= Mykola Rohozhynskyy =

Ukrainian presidential candidate

Mykola Volodymyrovych Rohozhynsky (Микола Володимирович Рогожинський; born 28 August 1965) was a self-nominated candidate in the 2004 Ukrainian presidential election.

== Early life and career ==
Rohozhynskyy was born on 28 August 1965 in Kyiv, which was then part of the Ukrainian SSR in the Soviet Union, into a large family. His father, Vladimir (Volodymyr), was a participant in World War II and a factory worker and his mother, Valentyna, was a disabled front-line worker and teacher of Ukrainian language and literature. After attending secondary school, he eventually graduated from the Kyiv National University of Culture and Arts, where he was trained as a director. He then served in the Soviet Armed Forces, and upon returning worked at the Electronmash plant in Kyiv. Following the collapse of the Soviet Union, he worked in various enterprises, eventually becoming the head of a company.
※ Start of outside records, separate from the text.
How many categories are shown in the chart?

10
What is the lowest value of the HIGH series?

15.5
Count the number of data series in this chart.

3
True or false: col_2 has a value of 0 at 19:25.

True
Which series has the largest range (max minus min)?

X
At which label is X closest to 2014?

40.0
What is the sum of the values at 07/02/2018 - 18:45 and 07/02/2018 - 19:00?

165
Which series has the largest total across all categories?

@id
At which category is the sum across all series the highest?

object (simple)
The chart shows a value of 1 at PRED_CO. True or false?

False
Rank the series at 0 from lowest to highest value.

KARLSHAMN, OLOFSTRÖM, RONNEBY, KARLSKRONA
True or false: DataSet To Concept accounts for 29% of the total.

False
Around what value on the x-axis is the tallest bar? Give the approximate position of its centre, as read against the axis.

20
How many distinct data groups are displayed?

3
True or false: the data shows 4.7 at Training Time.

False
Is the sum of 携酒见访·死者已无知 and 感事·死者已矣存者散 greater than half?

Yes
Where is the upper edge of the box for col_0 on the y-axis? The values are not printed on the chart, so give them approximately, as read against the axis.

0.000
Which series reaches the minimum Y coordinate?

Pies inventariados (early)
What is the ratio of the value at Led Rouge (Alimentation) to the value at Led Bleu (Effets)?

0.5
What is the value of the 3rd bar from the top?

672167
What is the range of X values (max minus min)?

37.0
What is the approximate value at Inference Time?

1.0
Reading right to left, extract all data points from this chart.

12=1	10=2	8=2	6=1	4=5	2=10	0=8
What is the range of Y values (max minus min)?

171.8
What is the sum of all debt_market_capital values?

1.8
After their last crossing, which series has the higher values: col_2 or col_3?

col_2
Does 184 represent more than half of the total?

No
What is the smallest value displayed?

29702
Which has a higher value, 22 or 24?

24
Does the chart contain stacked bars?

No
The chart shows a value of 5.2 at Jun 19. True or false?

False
He was a former chairperson of the Center for Juvenile Creativity, "Zvezdopad" also spelled "Zorepad" ("Starfall"), where more than 100 children aged from 5 to 18 study for free. He also maintained the Children’s Theater of Mykola Rohozhynskyi through charitable funding. Rogozhynsky was also a poet, his collection "If I could.." was nominated for the 2003 Nobel Prize for Literature.

== Political career ==
When vying for the 2004 election, he promised to switch the Ukrainian economy through an innovative development model focused on the hi-tech sector, modernization of science and education, investment in intellectual and labor potential of a human being. His promise includes the turning of companies that comprise the geostrategic potential of Ukraine into joint-stock companies with a majority ownership by state.

In the first round of the election, he polled 10,242 votes, 0.03% of the total, and was eliminated from the second round.